On weekdays, we rise and have a companionable romp with a shoelace, or a battle around the scratching post with a peacock feather. I always set aside 15-20 minutes of my morning to play with her.

But on the weekend, I don't want to get up at 5:30 am. So after just so much of the Siamese Whisker Torture, a dragging of long tickling whiskers on my cheek, nose or any other exposed skin, I get up, feed and water Isis and go back to bed to sleep, I wish, another two and a half or three hours.

However, this plan has not taken Isis into consideration. She wants to play like any other day of the week.

Her first strategy to get me up and at it, is to entice me by example. I hear her batting around a ball or paper, of which she usually has no less than half a dozen, it being her favorite toy.
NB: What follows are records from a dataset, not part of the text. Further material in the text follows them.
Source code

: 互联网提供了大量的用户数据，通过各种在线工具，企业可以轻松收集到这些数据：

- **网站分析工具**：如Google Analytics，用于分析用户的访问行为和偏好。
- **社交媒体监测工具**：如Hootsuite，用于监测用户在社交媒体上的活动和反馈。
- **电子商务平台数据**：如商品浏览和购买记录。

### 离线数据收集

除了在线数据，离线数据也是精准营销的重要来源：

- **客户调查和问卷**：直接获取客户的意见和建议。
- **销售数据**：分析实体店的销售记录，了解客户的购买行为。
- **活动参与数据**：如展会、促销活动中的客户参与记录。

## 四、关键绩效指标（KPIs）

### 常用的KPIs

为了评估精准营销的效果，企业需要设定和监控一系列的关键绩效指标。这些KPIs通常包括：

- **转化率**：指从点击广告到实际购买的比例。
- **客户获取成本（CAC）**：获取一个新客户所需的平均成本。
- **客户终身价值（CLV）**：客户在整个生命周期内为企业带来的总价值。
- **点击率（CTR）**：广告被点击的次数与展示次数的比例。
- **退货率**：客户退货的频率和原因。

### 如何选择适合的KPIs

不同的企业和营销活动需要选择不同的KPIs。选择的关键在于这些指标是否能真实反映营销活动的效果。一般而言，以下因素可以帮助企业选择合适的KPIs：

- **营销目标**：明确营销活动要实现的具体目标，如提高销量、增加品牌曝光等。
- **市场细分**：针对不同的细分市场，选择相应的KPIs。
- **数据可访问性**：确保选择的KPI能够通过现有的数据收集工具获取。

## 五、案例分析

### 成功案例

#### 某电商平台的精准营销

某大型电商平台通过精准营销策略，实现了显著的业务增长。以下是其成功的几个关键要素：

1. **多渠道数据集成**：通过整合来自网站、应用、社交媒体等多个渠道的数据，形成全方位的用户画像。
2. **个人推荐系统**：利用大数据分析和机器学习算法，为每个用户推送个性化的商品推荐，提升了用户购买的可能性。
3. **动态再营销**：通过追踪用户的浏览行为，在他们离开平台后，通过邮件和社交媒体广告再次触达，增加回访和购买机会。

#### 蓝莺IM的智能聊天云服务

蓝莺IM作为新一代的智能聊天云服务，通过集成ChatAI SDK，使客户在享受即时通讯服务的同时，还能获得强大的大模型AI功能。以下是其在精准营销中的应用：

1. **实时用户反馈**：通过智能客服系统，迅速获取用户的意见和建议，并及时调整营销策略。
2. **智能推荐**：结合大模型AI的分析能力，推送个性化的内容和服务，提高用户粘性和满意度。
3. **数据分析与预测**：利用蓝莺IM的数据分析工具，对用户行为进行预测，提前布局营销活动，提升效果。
If this act does not work, the next is sure to get my attention. She starts up her engine in the living room. She revs her motor as she tears at her kitty tree. Then she literally ZOOMS around the house. Her favorite race course includes me as part of the straight away. Occasionally, I even become a pit stop with a authoritative Yow! for me to speed up in my part as crew chief.

If the first two devices still leave me with my head firmly shoved under my pillow and my body still wrapped tightly in covers, the last tactic is sure to get results. It's called the Guilt Trip.

She starts by bringing her catnip mouse to bed. She lays it as an offering to me on my pillow with a plaintive Yow? This first maneuver is never enough to motivate me into rising. I only dig in further. The next object she delivers is her shoulder pad. It used to be my shoulder pad, now Isis used it as a comfort toy, like a dog uses an old shoe or 'Linus' his blanket. Next is one of those wadded pieces of paper, or her plastic center out of the scotch tape roll. And so it goes on, each thing brought, each presented with a begging yow as though to say, "look, don't you feel guilty lying there when I have no one to play with?"

After a while the pile of toys has grown so that I envision myself as a headline in one of those tabloid newspapers in the supermarket checkout line; Woman Suffocates in Bed! - Buried by CAT TOYS!

So finally with a sigh, I relent, uncover, get up and play!